The European Union is undergoing a transformation towards sustainable zero-carbon mobility. Currently 94% of Europe’s transport sector is dependent on oil, 90% of which has to be imported. Reducing our carbon dependency will not only save money, protect the environment and human health, but it will also ensure the competitiveness of the European car industry in the future.
The Socialists and Democrats are strongly committed to enabling a smooth and fair transition. In this week’s plenary session two important reports were adopted:
Today the Parliament backed S&D MEP Ismail Ertug’s report, which calls for the introduction of binding national targets in the Directive on the deployment of alternative fuels infrastructure.
The Parliament also passed new measures, updating the Directive on the promotion of clean and energy-efficient road transport vehicles - the Clean Vehicles Directive. It aims to incentivise the production of clean and zero-emission vehicles through public procurement to stimulate demand. The revised directive will also contribute to the decarbonisation of EU road transport and help member states meet their local air pollution targets.
Ismail Ertug, the S&D spokesperson on transport, said:
“There is no time left to waste. We urge the Commission to accelerate the revision of the Directive on alternative fuels infrastructure and come up with strong targets for a comprehensive European-wide network, and most importantly more funding for alternative fuels infrastructure.
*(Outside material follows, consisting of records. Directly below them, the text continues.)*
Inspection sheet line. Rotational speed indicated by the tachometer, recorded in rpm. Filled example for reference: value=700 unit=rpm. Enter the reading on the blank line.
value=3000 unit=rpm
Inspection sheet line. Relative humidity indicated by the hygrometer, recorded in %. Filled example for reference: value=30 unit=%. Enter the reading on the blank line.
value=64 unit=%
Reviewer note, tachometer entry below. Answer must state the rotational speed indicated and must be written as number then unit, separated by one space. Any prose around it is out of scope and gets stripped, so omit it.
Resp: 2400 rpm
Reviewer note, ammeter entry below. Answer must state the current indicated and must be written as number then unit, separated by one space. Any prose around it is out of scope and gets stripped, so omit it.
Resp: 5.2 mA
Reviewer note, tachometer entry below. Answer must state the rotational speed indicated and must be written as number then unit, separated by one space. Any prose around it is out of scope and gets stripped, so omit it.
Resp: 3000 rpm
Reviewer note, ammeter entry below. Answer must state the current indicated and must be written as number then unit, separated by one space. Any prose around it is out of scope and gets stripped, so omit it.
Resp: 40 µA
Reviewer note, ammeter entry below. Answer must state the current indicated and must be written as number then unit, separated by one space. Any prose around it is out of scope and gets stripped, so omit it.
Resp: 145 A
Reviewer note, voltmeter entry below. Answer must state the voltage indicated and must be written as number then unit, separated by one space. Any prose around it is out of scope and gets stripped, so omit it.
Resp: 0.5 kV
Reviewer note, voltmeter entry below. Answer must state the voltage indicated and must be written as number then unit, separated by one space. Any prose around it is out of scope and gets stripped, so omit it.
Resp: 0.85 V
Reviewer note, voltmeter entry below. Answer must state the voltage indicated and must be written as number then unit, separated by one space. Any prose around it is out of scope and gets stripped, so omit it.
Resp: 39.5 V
“Out of roughly 800.000 charging points envisaged by 2025, only a few more than 100.000 are already in place. For hydrogen - which is not mandatory under the Directive - the situation is even worse. Three weeks ago, S&Ds successfully lead a majority for ambitious CO2 targets for cars and vans. Now we have to make sure that those can be reached.
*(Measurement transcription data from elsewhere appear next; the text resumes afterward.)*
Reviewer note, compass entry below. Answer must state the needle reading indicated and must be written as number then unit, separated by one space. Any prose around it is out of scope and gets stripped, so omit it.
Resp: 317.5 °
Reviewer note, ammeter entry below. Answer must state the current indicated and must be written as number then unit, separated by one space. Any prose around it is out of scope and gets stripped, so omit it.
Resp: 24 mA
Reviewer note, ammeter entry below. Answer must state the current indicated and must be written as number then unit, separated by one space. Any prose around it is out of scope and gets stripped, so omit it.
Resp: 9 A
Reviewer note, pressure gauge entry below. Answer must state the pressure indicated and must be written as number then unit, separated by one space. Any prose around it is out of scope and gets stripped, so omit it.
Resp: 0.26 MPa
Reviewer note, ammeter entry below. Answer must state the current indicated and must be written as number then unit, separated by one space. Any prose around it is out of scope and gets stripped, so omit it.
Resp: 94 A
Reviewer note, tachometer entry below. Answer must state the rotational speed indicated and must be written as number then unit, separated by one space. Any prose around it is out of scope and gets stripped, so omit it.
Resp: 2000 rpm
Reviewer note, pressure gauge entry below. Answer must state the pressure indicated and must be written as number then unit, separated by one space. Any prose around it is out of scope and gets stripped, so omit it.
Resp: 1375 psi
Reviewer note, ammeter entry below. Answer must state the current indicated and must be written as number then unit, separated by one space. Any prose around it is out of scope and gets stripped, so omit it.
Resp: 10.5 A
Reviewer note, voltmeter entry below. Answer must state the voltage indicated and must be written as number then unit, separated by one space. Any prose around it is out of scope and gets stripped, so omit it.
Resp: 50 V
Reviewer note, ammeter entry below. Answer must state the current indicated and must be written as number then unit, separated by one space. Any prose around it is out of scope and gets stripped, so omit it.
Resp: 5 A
“It is vital that sufficient infrastructure is built in rural areas, as there should be no European region left behind in the transition towards low-emission mobility.”
Seb Dance MEP, the S&D rapporteur for the Clean Vehicles Directive, said:
“Despite the huge potential of this legislation, the current Directive has had little impact on reducing CO2 and air pollutants emitted from publicly procured vehicles and has instead promoted the procurement of diesel vehicles. This is unacceptable, as we believe public authorities must be at the forefront of the transition to sustainable and zero-emission mobility.
“By establishing ambitious and binding targets for zero-emission vehicles, we will soon be seeing more and more zero-emission buses driving in our cities - reducing CO2 and improving air quality for our citizens.
“The European Commission and governments must now put their money where their mouth is and ensure local and regional authorities are given enough funding to accelerate this transition.”